WORK REQUIRED -> The data must be given again exactly as written, with all images omitted.

DATA PROVIDED ->
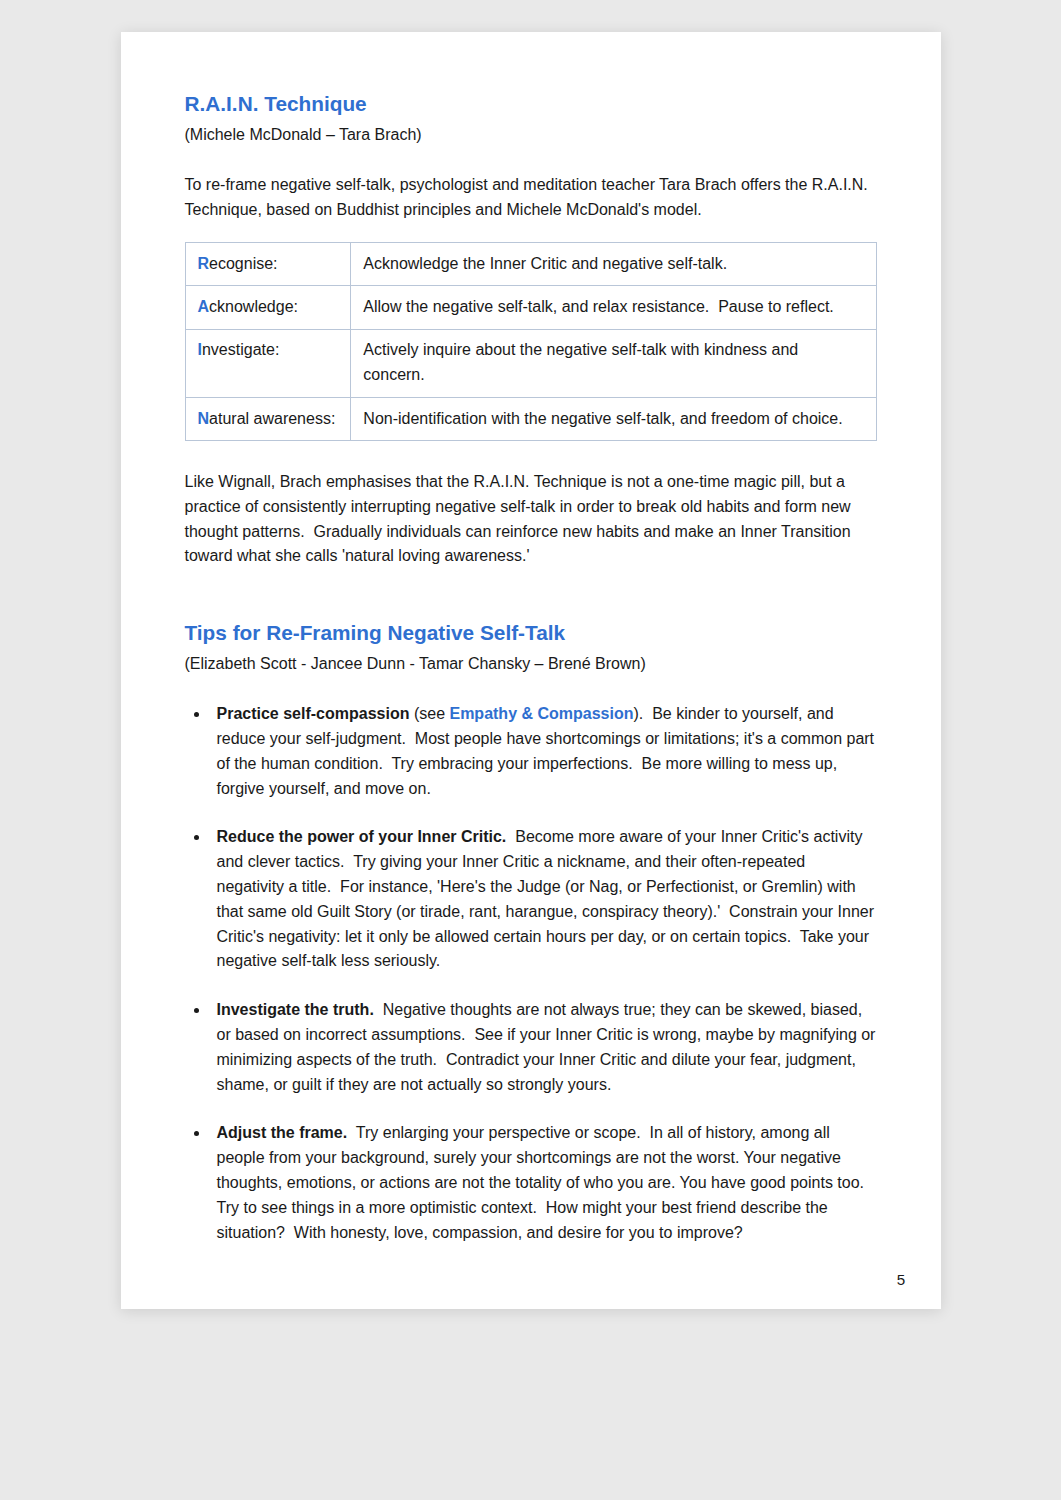R.A.I.N. Technique
(Michele McDonald – Tara Brach)
To re-frame negative self-talk, psychologist and meditation teacher Tara Brach offers the R.A.I.N. Technique, based on Buddhist principles and Michele McDonald's model.
| R ecognise: | Acknowledge the Inner Critic and negative self-talk. |
| A cknowledge: | Allow the negative self-talk, and relax resistance. Pause to reflect. |
| I nvestigate: | Actively inquire about the negative self-talk with kindness and concern. |
| N atural awareness: | Non-identification with the negative self-talk, and freedom of choice. |
Like Wignall, Brach emphasises that the R.A.I.N. Technique is not a one-time magic pill, but a practice of consistently interrupting negative self-talk in order to break old habits and form new thought patterns. Gradually individuals can reinforce new habits and make an Inner Transition toward what she calls 'natural loving awareness.'
Tips for Re-Framing Negative Self-Talk
(Elizabeth Scott - Jancee Dunn - Tamar Chansky – Brené Brown)
Practice self-compassion (see Empathy & Compassion). Be kinder to yourself, and reduce your self-judgment. Most people have shortcomings or limitations; it's a common part of the human condition. Try embracing your imperfections. Be more willing to mess up, forgive yourself, and move on.
Reduce the power of your Inner Critic. Become more aware of your Inner Critic's activity and clever tactics. Try giving your Inner Critic a nickname, and their often-repeated negativity a title. For instance, 'Here's the Judge (or Nag, or Perfectionist, or Gremlin) with that same old Guilt Story (or tirade, rant, harangue, conspiracy theory).' Constrain your Inner Critic's negativity: let it only be allowed certain hours per day, or on certain topics. Take your negative self-talk less seriously.
Investigate the truth. Negative thoughts are not always true; they can be skewed, biased, or based on incorrect assumptions. See if your Inner Critic is wrong, maybe by magnifying or minimizing aspects of the truth. Contradict your Inner Critic and dilute your fear, judgment, shame, or guilt if they are not actually so strongly yours.
Adjust the frame. Try enlarging your perspective or scope. In all of history, among all people from your background, surely your shortcomings are not the worst. Your negative thoughts, emotions, or actions are not the totality of who you are. You have good points too. Try to see things in a more optimistic context. How might your best friend describe the situation? With honesty, love, compassion, and desire for you to improve?
5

THE ANSWER ->
R.A.I.N. Technique
(Michele McDonald – Tara Brach)
To re-frame negative self-talk, psychologist and meditation teacher Tara Brach offers the R.A.I.N. Technique, based on Buddhist principles and Michele McDonald's model.
| R ecognise: | Acknowledge the Inner Critic and negative self-talk. |
| A cknowledge: | Allow the negative self-talk, and relax resistance. Pause to reflect. |
| I nvestigate: | Actively inquire about the negative self-talk with kindness and concern. |
| N atural awareness: | Non-identification with the negative self-talk, and freedom of choice. |
Like Wignall, Brach emphasises that the R.A.I.N. Technique is not a one-time magic pill, but a practice of consistently interrupting negative self-talk in order to break old habits and form new thought patterns. Gradually individuals can reinforce new habits and make an Inner Transition toward what she calls 'natural loving awareness.'
Tips for Re-Framing Negative Self-Talk
(Elizabeth Scott - Jancee Dunn - Tamar Chansky – Brené Brown)
Practice self-compassion (see Empathy & Compassion). Be kinder to yourself, and reduce your self-judgment. Most people have shortcomings or limitations; it's a common part of the human condition. Try embracing your imperfections. Be more willing to mess up, forgive yourself, and move on.
Reduce the power of your Inner Critic. Become more aware of your Inner Critic's activity and clever tactics. Try giving your Inner Critic a nickname, and their often-repeated negativity a title. For instance, 'Here's the Judge (or Nag, or Perfectionist, or Gremlin) with that same old Guilt Story (or tirade, rant, harangue, conspiracy theory).' Constrain your Inner Critic's negativity: let it only be allowed certain hours per day, or on certain topics. Take your negative self-talk less seriously.
Investigate the truth. Negative thoughts are not always true; they can be skewed, biased, or based on incorrect assumptions. See if your Inner Critic is wrong, maybe by magnifying or minimizing aspects of the truth. Contradict your Inner Critic and dilute your fear, judgment, shame, or guilt if they are not actually so strongly yours.
Adjust the frame. Try enlarging your perspective or scope. In all of history, among all people from your background, surely your shortcomings are not the worst. Your negative thoughts, emotions, or actions are not the totality of who you are. You have good points too. Try to see things in a more optimistic context. How might your best friend describe the situation? With honesty, love, compassion, and desire for you to improve?
5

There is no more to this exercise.